Data supplied |
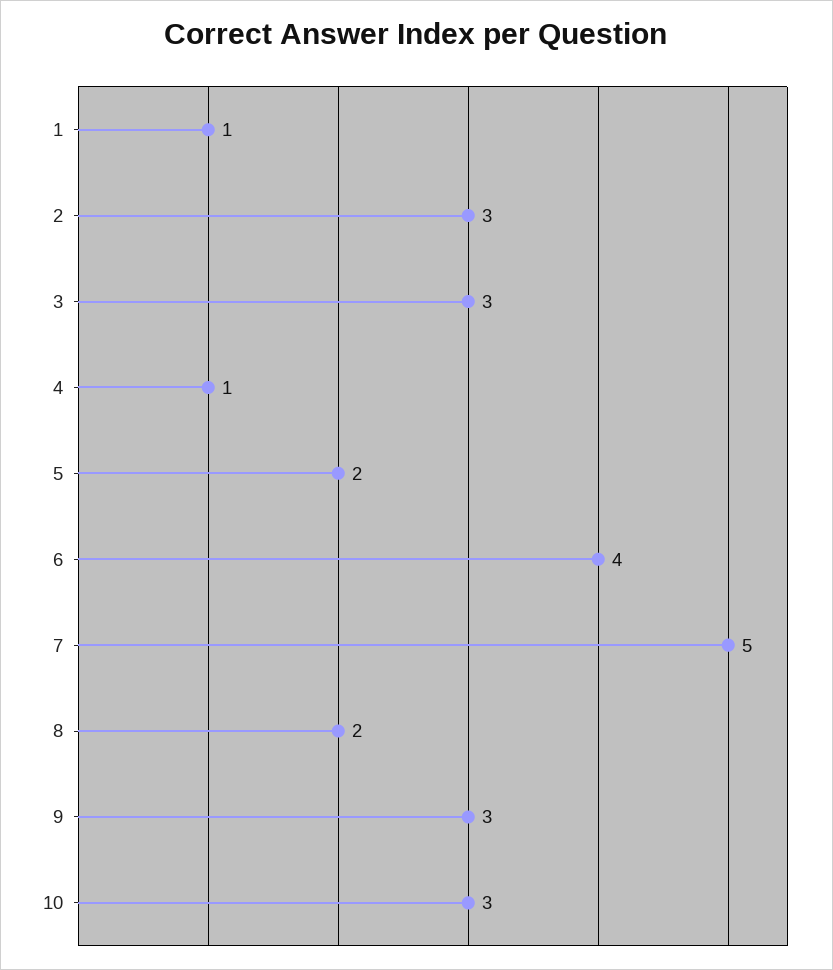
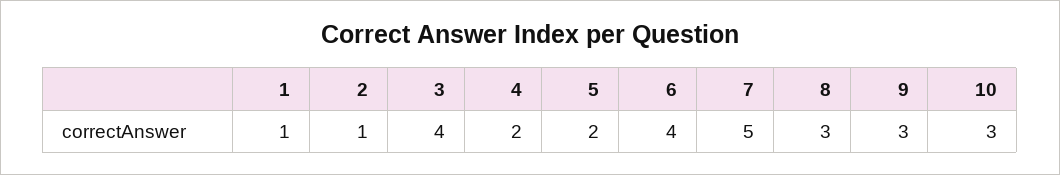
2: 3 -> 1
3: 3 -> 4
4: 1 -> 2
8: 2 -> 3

==

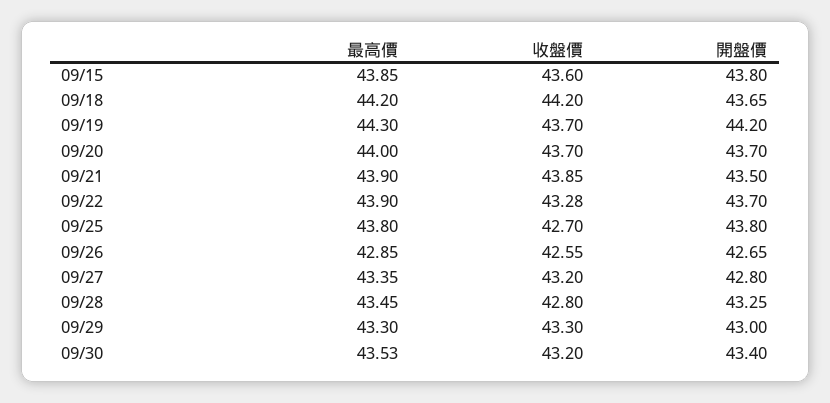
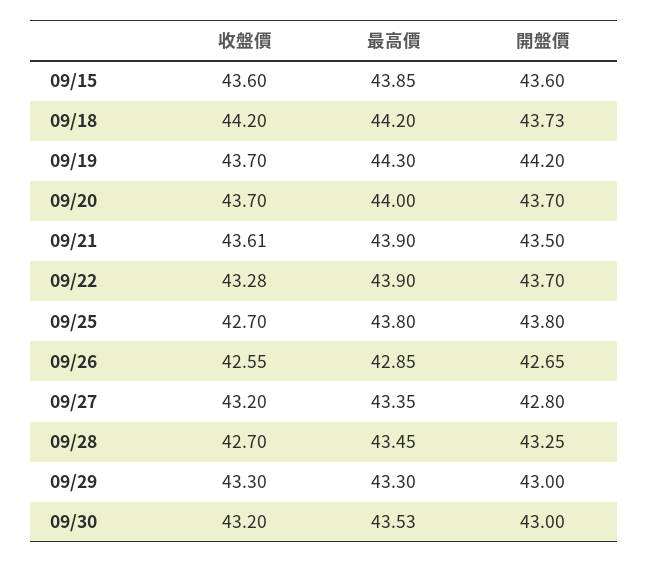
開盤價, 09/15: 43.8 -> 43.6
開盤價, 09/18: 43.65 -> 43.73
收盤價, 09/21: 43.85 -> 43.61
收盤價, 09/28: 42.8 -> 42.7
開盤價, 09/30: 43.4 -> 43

Assigned task |
Lines wanted from the listing above: the line with "開盤價, 09/15: 43.8 -> 43.6" up to and including the line with "開盤價, 09/30: 43.4 -> 43". Please write them out exactly, adding nothing else.

Response area |
開盤價, 09/15: 43.8 -> 43.6
開盤價, 09/18: 43.65 -> 43.73
收盤價, 09/21: 43.85 -> 43.61
收盤價, 09/28: 42.8 -> 42.7
開盤價, 09/30: 43.4 -> 43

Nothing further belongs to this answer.